| Work task |
Set down, word for word, each line from the top of the data through the line that has "de dos columnas"; omit every picture.

| Exercise data |
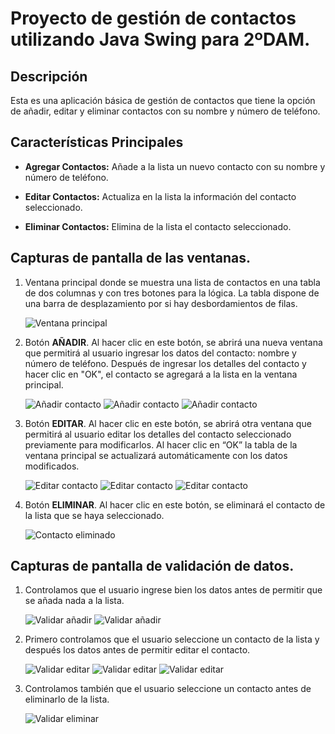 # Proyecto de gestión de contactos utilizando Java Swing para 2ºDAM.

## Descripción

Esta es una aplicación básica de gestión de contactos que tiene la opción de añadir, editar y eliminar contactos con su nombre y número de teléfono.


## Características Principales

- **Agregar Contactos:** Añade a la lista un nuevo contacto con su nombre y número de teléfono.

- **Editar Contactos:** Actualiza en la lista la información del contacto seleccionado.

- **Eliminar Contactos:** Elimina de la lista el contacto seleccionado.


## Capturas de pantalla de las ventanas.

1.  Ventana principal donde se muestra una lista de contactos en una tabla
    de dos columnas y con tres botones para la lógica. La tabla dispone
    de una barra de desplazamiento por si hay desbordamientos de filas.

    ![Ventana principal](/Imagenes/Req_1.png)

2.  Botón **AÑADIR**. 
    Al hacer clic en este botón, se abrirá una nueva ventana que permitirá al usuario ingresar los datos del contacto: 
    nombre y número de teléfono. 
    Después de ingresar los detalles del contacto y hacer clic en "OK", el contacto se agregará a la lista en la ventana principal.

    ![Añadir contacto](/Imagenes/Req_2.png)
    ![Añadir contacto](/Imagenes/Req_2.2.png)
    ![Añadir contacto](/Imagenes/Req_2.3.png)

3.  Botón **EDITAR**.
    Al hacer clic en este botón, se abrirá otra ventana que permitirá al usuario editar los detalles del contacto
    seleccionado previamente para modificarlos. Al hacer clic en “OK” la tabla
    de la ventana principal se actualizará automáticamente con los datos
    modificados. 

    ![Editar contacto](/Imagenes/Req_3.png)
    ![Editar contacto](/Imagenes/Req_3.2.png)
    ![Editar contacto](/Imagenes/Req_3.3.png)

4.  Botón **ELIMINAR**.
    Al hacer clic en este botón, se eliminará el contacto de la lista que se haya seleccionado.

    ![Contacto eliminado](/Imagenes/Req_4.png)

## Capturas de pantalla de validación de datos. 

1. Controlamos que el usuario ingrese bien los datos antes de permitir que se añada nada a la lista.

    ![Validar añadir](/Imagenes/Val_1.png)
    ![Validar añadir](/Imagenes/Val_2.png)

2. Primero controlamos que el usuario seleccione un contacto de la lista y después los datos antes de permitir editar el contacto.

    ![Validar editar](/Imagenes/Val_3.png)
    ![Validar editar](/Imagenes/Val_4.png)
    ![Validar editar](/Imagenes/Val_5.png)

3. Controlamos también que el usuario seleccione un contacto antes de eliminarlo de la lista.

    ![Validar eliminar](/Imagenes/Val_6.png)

| Output below |
 # Proyecto de gestión de contactos utilizando Java Swing para 2ºDAM.

## Descripción

Esta es una aplicación básica de gestión de contactos que tiene la opción de añadir, editar y eliminar contactos con su nombre y número de teléfono.


## Características Principales

- **Agregar Contactos:** Añade a la lista un nuevo contacto con su nombre y número de teléfono.

- **Editar Contactos:** Actualiza en la lista la información del contacto seleccionado.

- **Eliminar Contactos:** Elimina de la lista el contacto seleccionado.


## Capturas de pantalla de las ventanas.

1.  Ventana principal donde se muestra una lista de contactos en una tabla
    de dos columnas y con tres botones para la lógica. La tabla dispone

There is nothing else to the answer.